Text excerpt:
Latter Day Saint convert[edit]

Katharine attended the first meetings of the Church of Christ in 1830, and was baptized as a member in June 1830 by David Whitmer. In 1831, she moved with the Smith family to Kirtland, Ohio, to join the main gathering of Latter Day Saints. On June 8, 1831, she married Wilkins Jenkins Salisbury, a fellow convert to Mormonism, in Kirtland. He was one of the first seventies of the church, but he was excommunicated by the Kirtland high council in 1836 for "talebearing and drinking strong liquor".[6] The Salisburys settled in Chardon, Ohio, and later followed the Latter Day Saint movements to Missouri and Illinois. In Illinois, they settled in Plymouth, which was forty miles from church headquarters in Nauvoo.

Life in Illinois[edit]

After Katharine's brothers Joseph and Hyrum were killed, the Salisburys moved to Nauvoo to be with the other members of the Smith family. Like the other members of the Smith family, they did not endorse the leadership of Brigham Young and refused to follow him to the Salt Lake Valley; this was based largely on her strong belief that the church should be led by a member of the Smith family.[7]

Later, the Salisburys settled in Fountain Green, Illinois, where Katharine would live for the rest of her life. In 1853, Wilkins Jenkins Salisbury died of typhoid fever; they were the parents of eight children.[8] On May 3, 1857, she married Joseph Younger; they eventually divorced, though it is not known when this took place. They had no children together. After the divorce, Katharine retained the surname Salisbury for the rest of her life.

Given entries:

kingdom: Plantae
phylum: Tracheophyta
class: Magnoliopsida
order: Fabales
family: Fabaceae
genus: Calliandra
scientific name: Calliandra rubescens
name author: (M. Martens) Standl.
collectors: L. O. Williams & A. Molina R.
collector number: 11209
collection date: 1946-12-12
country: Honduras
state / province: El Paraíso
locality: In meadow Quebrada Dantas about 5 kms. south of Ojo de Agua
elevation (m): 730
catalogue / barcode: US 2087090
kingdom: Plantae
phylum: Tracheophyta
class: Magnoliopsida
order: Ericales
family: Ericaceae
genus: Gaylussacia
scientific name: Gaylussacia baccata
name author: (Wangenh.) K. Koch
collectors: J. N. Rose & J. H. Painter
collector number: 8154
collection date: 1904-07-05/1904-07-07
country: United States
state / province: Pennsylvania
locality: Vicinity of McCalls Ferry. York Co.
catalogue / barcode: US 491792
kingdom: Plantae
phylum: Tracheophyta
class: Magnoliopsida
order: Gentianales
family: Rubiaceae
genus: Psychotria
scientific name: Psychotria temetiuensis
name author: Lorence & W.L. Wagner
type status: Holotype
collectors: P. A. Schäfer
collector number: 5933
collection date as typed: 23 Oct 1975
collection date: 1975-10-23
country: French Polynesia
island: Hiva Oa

Your instructions: Extend the account of Katharine's life with the passage that would come next after its final sentence.

Task output:
RLDS Church member[edit]

In 1873, based on her 1830 baptism, Salisbury was received as a member of the Reorganized Church of Jesus Christ of Latter Day Saints (RLDS Church), which was headed by her nephew Joseph Smith III. She was an active member for the remainder of her life, often traveling to RLDS Church conferences in Lamoni, Iowa and Independence, Missouri. RLDS Church leaders often invited her to sit on the platform at church meetings because she was regarded as a living link to the early days of the church.[9]

Salisbury was the longest-lived sibling of Joseph Smith; she was frequently sought out for interviews and recollections by RLDS Church members and members of The Church of Jesus Christ of Latter-day Saints.[9] She died in Fountain Green, Illinois. As of 2005, she had 92 known descendants.[8]

Notes[edit]

  1. ^ Although several variable spellings of her given name can be found in sources, including "Catherine", "Catharine", and "Katherine", Salisbury spelled her name "Katharine" throughout her life.
  2. ^ a b Andrew H. Hedges, "'Take Heed Continually': Protecting the Gold Plates", Ensign, January 2001.
  3. ^ "The Prophet’s Sister Testifies She Lifted the B of M Plates", Messenger [Berkeley, California], October 1954, p. 1 at p. 6.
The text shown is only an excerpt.